■ **Что сделать**:
Кем был Андре Ленотр, согласно интервью о ландшафтном дизайне?

■ **Фрагмент документа**:

ДК: В самом начале мне просто нравилось проводить время на природе и наблюдать за сменой времен года. Ландшафт привлекал меня интуитивно как средство выражения, как художнику нравятся пигменты краски или скульптору – глина. Мне чрезвычайно интересно, как используются ландшафтные средства выражения – земля, топография, растения, хореография движений и как с помощью этих средств создать условия максимально благоприятных проявлений социального и общественного взаимодействия.
ВБ: В недавнем интервью вы назвали своих героев: Фредерик Лоу Олмстед, дизайнера Центрального парка в Нью-Йорке; Роберто Бурле Маркс, тропического дизайнера из Бразилии; Андре Ленотр, садовника Людовика XIV и Капабилити Браун, английского садовника 18-го века. Что привлекает вас в работах этих мастеров?
ДК: В основном то, чего они достигли. Все они были очень разными. Олмстед, конечно же, создал одни из самых выдающихся парков 19-го века. Проекты Бурле Маркса напоминают холсты чувственного живописца. Работы Ленотра очень формальны, плоски и преобладают осями. Проекты Капабилити Брауна очень мягкие, следуют местной топографии. Поэтому то, что мне в них нравится, нельзя определить стилистически, но все они были необычайно инновационны в свое время. У меня есть и другие герои, но внутри моей дисциплины эта четверка повлияла на меня больше всего. Я должен сказать, что ландшафт – это весьма сложное средство выражения. Люди очень консервативны по отношению к ландшафтам и они предпочитают определенный традиционный образ. К примеру, архитектура в последние 15 лет наслаждается небывалой свободой. Как архитектор, вы можете делать почти что угодно. Что же касается ландшафта, то независимо от ваших амбиций, он всегда является частью общественного пространства, что как правило предполагает консервативный образ. Ландшафтные дизайнеры, о которых мы сейчас говорили, являются моими героями, потому что они радикально трансформировали ландшафт в контексте своего времени.
ВБ: Вы как-то сказали, что Версаль – ваш любимый парк. Я не совсем представляю себе современного инновационного дизайнера, которому по душе формальный сад для приятной прогулки.
ДК: Наверное, такой ответ отражает настроение, в котором я пребывал в момент, когда мне задали этот вопрос. Потому что в моей практике мне постоянно напоминают о том, что создавать смелые ландшафты невероятно тяжело. Повторяю, общественные пространства принято оформлять пасторально, потому что это живописно, это безопасно, это узнаваемо и, наконец, это красиво. Упомянув Версаль, я тем самым просто хотел, чтобы человек, задающий вопрос, представил тип ландшафта, где присутствуют такие качества, как уверенность и решимость. Мне интересны они, как средства выражения, в отличие от тех, которые свойственны обычному пасторальному парку. Но я не думаю, что у меня есть самый любимый парк. Мне интересен диапазон влияний.

■ **Показанный материал**:
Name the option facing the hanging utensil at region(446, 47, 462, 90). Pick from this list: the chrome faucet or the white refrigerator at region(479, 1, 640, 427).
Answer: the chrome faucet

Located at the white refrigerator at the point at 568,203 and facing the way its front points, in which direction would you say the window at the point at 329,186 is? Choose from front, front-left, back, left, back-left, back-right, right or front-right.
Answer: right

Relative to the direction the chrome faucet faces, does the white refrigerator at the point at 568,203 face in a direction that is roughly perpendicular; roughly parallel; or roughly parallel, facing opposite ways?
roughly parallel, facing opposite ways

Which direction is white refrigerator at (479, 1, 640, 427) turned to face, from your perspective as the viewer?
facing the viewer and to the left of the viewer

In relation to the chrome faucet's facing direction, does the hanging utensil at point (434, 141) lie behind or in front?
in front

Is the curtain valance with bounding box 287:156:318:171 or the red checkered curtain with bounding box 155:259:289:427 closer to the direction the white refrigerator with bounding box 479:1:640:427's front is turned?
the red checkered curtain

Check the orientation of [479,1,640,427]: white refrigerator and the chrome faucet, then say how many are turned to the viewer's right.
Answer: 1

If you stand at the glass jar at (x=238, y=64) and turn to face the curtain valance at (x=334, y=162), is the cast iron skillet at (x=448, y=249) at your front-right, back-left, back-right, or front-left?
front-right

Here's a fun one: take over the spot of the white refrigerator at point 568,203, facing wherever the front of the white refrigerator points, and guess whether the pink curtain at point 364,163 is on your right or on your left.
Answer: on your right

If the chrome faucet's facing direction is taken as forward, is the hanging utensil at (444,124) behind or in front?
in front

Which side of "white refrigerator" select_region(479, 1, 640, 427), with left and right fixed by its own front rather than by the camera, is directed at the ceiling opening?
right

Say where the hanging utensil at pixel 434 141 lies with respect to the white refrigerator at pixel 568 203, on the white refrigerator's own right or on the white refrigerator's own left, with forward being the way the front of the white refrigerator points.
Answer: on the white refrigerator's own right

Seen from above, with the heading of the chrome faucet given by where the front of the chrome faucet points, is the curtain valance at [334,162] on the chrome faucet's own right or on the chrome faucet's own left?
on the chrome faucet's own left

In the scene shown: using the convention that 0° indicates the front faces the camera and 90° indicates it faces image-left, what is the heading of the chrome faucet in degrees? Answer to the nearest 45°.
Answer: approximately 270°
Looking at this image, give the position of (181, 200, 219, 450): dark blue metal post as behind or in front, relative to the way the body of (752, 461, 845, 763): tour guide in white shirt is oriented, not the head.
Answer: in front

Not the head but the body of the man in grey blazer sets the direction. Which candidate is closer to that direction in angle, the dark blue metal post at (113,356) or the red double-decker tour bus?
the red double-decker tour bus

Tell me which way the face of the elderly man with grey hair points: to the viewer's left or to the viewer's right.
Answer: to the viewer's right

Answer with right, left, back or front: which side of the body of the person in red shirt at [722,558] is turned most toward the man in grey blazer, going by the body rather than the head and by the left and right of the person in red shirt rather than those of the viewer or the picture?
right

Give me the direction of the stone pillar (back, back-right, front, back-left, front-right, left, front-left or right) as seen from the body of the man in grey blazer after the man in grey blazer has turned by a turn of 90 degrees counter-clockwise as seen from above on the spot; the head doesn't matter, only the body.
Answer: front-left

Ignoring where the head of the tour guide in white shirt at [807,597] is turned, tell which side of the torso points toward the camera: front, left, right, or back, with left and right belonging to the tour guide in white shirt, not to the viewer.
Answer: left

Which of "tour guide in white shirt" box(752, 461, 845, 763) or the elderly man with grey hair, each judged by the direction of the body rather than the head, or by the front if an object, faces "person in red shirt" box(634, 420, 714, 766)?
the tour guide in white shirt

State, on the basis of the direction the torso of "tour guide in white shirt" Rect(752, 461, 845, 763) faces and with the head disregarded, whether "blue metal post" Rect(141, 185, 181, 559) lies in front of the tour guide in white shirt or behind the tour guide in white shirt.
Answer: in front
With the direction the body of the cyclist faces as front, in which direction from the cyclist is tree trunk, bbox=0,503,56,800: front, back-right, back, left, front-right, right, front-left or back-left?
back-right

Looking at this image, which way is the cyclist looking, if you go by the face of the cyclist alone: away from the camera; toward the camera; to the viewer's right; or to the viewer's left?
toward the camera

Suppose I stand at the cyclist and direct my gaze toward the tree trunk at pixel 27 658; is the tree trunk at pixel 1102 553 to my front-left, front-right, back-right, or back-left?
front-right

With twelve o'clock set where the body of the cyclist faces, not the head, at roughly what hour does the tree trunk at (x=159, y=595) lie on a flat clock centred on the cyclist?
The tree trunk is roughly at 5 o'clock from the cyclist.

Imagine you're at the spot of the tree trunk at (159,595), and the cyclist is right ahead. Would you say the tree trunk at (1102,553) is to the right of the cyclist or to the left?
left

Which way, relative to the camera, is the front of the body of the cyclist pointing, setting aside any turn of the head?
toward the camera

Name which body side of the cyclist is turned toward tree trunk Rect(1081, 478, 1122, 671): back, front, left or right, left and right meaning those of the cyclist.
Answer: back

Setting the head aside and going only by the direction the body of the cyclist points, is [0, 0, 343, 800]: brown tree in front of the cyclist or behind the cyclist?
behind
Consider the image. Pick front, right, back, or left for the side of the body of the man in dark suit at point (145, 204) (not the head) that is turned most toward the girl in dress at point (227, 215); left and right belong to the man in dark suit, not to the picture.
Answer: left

■ **Ответ**:
Андре Ленотр был садовником Людовика XIV.